Determining the size of retinal features in prematurely born children by fundus photography.

PURPOSE: The purpose was to study the effect of prematurity on the macula-disc centre distance and whether it could be used as a reference tool for determining the size of retinal features in prematurely born children by fundus photography. METHODS: The macula-disc centre distance of the left eye was measured in pixels from digital fundus photographs taken from 27 prematurely born children aged 10-11 years with Topcon fundus camera. A conversion factor for Topcon fundus camera (194.98 pixel/mm for a 50° lens) was used to convert the results in pixels into metric units. RESULTS: The macula-disc centre distance was 4.74 mm, SD 0.29. No correlation between ametropia and the macula-disc centre distance was found (r = -0.07, p > 0.05). One child (subject 20) had high myopia and retinopathy of prematurity (ROP), and the macula-disc centre distance was longer than average (6.35 mm). DISCUSSION: The macula-disc centre distance in prematurely born children at the age of 10-11 years provides an easy-to-use reference tool for evaluating the size of retinal features on fundus photographs. However, if complications of ROP, for example temporal macular dragging or high ametropia, are present, the macula-disc centre distance is potentially altered and a personal macula-disc centre distance should be determined and used as a refined reference tool.

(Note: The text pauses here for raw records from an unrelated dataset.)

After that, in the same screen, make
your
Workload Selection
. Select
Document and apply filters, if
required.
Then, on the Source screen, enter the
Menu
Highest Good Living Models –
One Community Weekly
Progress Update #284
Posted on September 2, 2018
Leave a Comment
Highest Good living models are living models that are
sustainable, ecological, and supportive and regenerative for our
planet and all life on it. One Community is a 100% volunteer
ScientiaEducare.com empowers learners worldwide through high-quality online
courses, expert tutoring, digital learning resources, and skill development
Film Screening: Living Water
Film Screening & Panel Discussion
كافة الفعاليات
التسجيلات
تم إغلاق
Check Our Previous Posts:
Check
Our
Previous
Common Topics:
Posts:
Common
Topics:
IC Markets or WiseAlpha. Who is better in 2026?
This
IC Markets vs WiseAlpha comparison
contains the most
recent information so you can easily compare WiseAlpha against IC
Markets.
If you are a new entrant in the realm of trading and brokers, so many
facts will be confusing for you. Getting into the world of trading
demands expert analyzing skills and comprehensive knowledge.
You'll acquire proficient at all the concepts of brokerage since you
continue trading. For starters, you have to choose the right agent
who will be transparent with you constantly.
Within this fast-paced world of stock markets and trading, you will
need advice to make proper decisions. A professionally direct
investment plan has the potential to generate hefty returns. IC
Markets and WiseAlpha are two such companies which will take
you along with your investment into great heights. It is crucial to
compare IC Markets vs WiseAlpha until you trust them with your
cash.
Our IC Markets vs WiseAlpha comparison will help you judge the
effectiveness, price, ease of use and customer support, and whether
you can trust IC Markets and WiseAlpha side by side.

Clinical verification of the formula of Bennett et al. (1994) of determining the size of retinal features by fundus photography.

PURPOSE: To clinically verify the formula of Bennett et al. (Graefes Arch Clin Exp 1994; 232: 361) of determining the size of retinal features and to study the previously unknown conversion factor of Topcon fundus camera. METHODS: Fundus photographs were taken from 17 healthy volunteers with Topcon and telecentric Zeiss fundus cameras. The macula-disc centre distance was measured from Zeiss fundus photographs in metric units using the formula of Bennett et al. (Graefes Arch Clin Exp 1994; 232: 361). The conversion factor of Topcon fundus camera and the macula-disc centre distance in degrees were calculated. The latter was further used to calculate the theoretical location of the blind spot. The results of 12 participants were compared to the location of their physiological blind spot determined with visual field examination by octopus custom-made blind spot visual field program. RESULTS: The theoretical location of the blind spot correlated well with the corresponding location of the physiological blind spot in the visual field. The magnification of Topcon fundus camera was close to a constant, and thus, the previously unknown conversion factor could be determined. CONCLUSIONS: The location of the physiological blind spot in the visual field can be derived from fundus photographs using the formula of Bennett et al. (Graefes Arch Clin Exp 1994; 232: 361), proving it to give a close approximation of the size of retinal features. Furthermore, the conversion factor of Topcon fundus camera was close to a constant, and thus, it can be considered to function close to telecentric design.